[Saved entries]
● ● ● ● ●
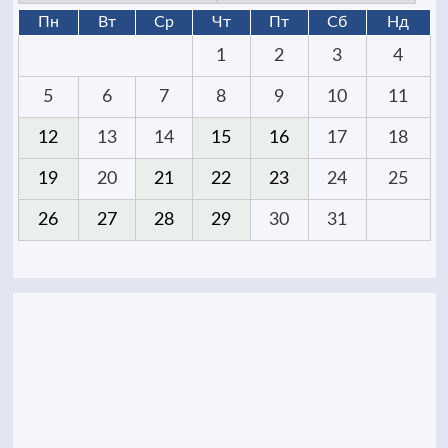
Пн
Вт
Ср
Чт
Пт
Сб
Нд
1
2
3
4
5
6
7
8
9
10
11
12
13
14
15
16
17
18
19
20
21
22
23
24
25
26
27
28
29
30
31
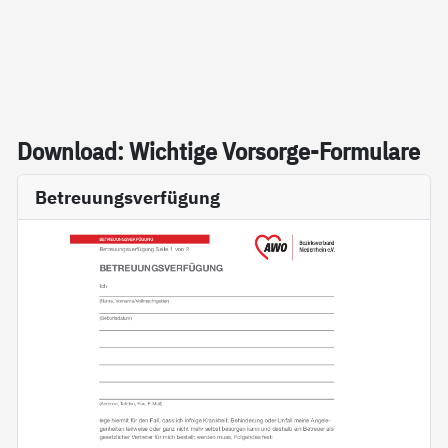
Down­load: Wich­ti­ge Vor­sor­ge-For­mu­la­re
Betreuungsverfügung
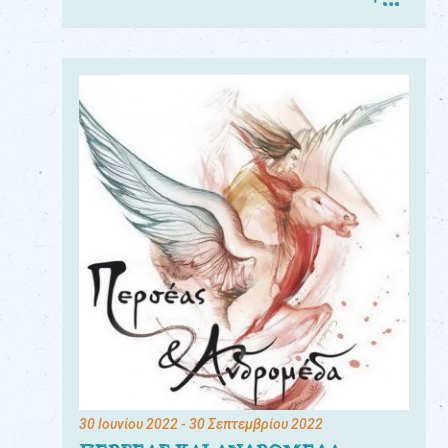
30 Ιουνίου 2022
- 30 Σεπτεμβρίου 2022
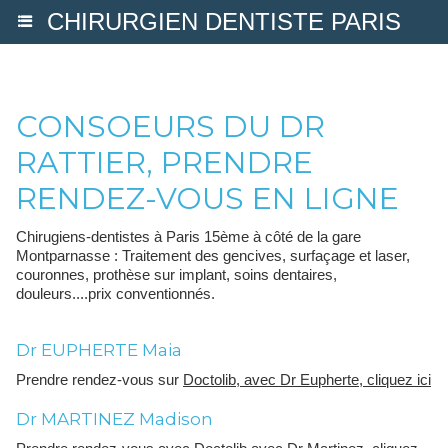
CHIRURGIEN DENTISTE PARIS
CONSOEURS DU DR
RATTIER, PRENDRE
RENDEZ-VOUS EN LIGNE
Chirugiens-dentistes à Paris 15ème à côté de la gare
Montparnasse : Traitement des gencives, surfaçage et laser,
couronnes, prothèse sur implant, soins dentaires,
douleurs....prix conventionnés.
Dr EUPHERTE Maia
Prendre rendez-vous sur
Doctolib, avec Dr Eupherte, cliquez ici
Dr MARTINEZ Madison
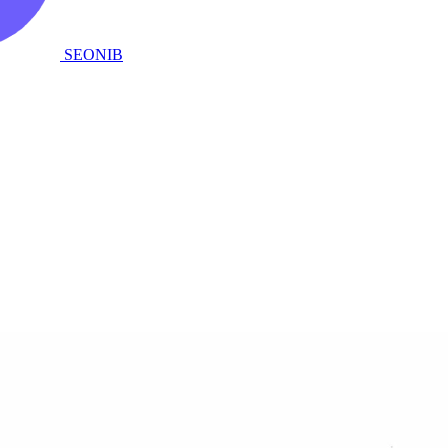
SEONIB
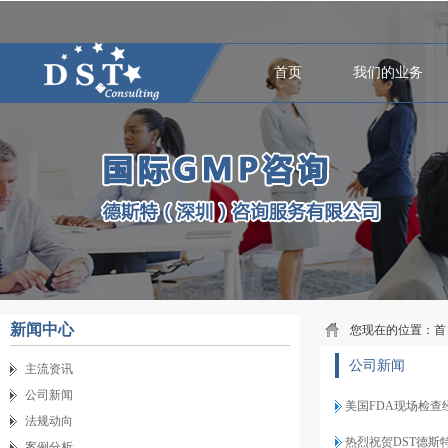
首页
我们的业务
新闻中心
您现在的位置：
首
公司新闻
主流资讯
公司新闻
美国FDA现场检查
法规动向
热烈祝贺DST德斯
案例分析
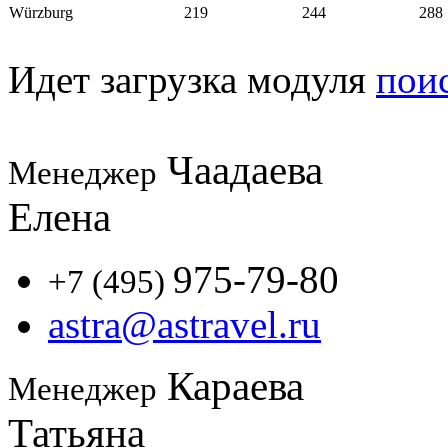
Würzburg
219
244
288
Идет загрузка модуля
пои
Чаадаева
Менеджер
Елена
975-79-80
+7 (495)
astra@astravel.ru
Караева
Менеджер
Татьяна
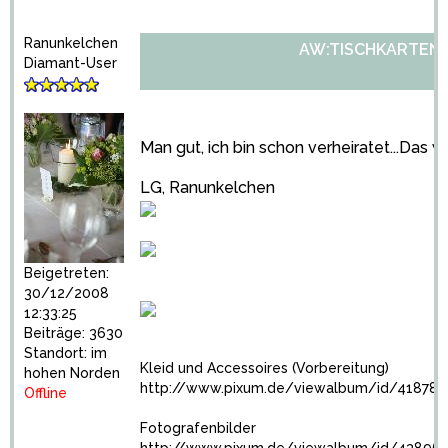
Ranunkelchen
AW:TISCHKARTENH
Diamant-User
Man gut, ich bin schon verheiratet...Das w
LG, Ranunkelchen
Beigetreten:
30/12/2008
12:33:25
Beiträge: 3630
Standort: im
Kleid und Accessoires (Vorbereitung)
hohen Norden
http://www.pixum.de/viewalbum/id/418782
Offline
Fotografenbilder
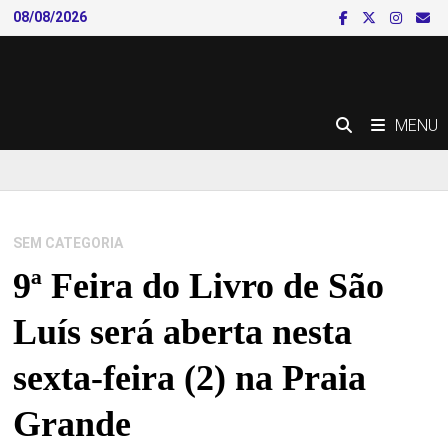
Skip
08/08/2026
to
content
MENU
SEM CATEGORIA
9ª Feira do Livro de São
Luís será aberta nesta
sexta-feira (2) na Praia
Grande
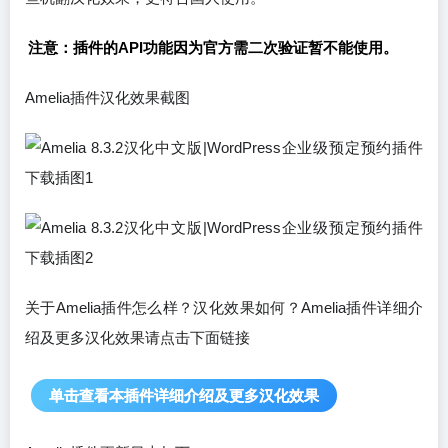
注意：插件的API功能因为官方需二次验证暂不能使用。
Amelia插件汉化效果截图
关于Amelia插件怎么样？汉化效果如何？Amelia插件详细介
绍及更多汉化效果请点击下面链接
单击查看本插件详细介绍及更多汉化效果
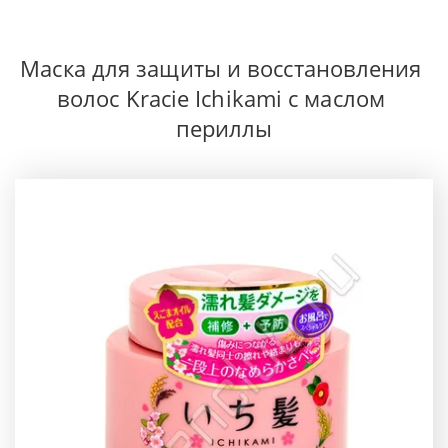
Маска для защиты и восстановления 
волос Kracie Ichikami с маслом 
периллы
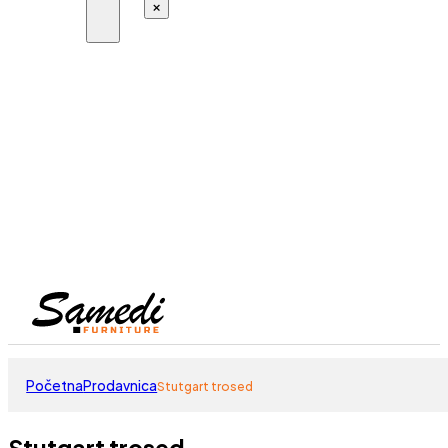
×
Početna
Prodavnica
Stutgart trosed
Stutgart trosed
● ● ● ● ●
Prompt:
Turn every line in the saved entries above into a single numbered list, skipping blank lines. Leave out the bracketed picture markers.

Answer space:
1. Пн
2. Вт
3. Ср
4. Чт
5. Пт
6. Сб
7. Нд
8. 1
9. 2
10. 3
11. 4
12. 5
13. 6
14. 7
15. 8
16. 9
17. 10
18. 11
19. 12
20. 13
21. 14
22. 15
23. 16
24. 17
25. 18
26. 19
27. 20
28. 21
29. 22
30. 23
31. 24
32. 25
33. 26
34. 27
35. 28
36. 29
37. 30
38. 31
39. Down­load: Wich­ti­ge Vor­sor­ge-For­mu­la­re
40. Betreuungsverfügung
41. 30 Ιουνίου 2022
42. - 30 Σεπτεμβρίου 2022
43. CHIRURGIEN DENTISTE PARIS
44. CONSOEURS DU DR
45. RATTIER, PRENDRE
46. RENDEZ-VOUS EN LIGNE
47. Chirugiens-dentistes à Paris 15ème à côté de la gare
48. Montparnasse : Traitement des gencives, surfaçage et laser,
49. couronnes, prothèse sur implant, soins dentaires,
50. douleurs....prix conventionnés.
51. Dr EUPHERTE Maia
52. Prendre rendez-vous sur
53. Doctolib, avec Dr Eupherte, cliquez ici
54. Dr MARTINEZ Madison
55. SEONIB
56. 首页
57. 我们的业务
58. 新闻中心
59. 您现在的位置：
60. 首
61. 公司新闻
62. 主流资讯
63. 公司新闻
64. 美国FDA现场检查
65. 法规动向
66. 热烈祝贺DST德斯
67. 案例分析
68. Würzburg
69. 219
70. 244
71. 288
72. Идет загрузка модуля
73. пои
74. Чаадаева
75. Менеджер
76. Елена
77. 975-79-80
78. +7 (495)
79. astra@astravel.ru
80. Караева
81. Менеджер
82. Татьяна
83. Ranunkelchen
84. AW:TISCHKARTENH
85. Diamant-User
86. Man gut, ich bin schon verheiratet...Das w
87. LG, Ranunkelchen
88. Beigetreten:
89. 30/12/2008
90. 12:33:25
91. Beiträge: 3630
92. Standort: im
93. Kleid und Accessoires (Vorbereitung)
94. hohen Norden
95. http://www.pixum.de/viewalbum/id/418782
96. Offline
97. Fotografenbilder
98. Skip
99. 08/08/2026
100. to
101. content
102. MENU
103. SEM CATEGORIA
104. 9ª Feira do Livro de São
105. Luís será aberta nesta
106. sexta-feira (2) na Praia
107. Grande
108. 注意：插件的API功能因为官方需二次验证暂不能使用。
109. Amelia插件汉化效果截图
110. 关于Amelia插件怎么样？汉化效果如何？Amelia插件详细介
111. 绍及更多汉化效果请点击下面链接
112. 单击查看本插件详细介绍及更多汉化效果
113. Маска для защиты и восстановления 
114. волос Kracie Ichikami с маслом 
115. периллы
116. ×
117. Početna
118. Prodavnica
119. Stutgart trosed
120. Stutgart trosed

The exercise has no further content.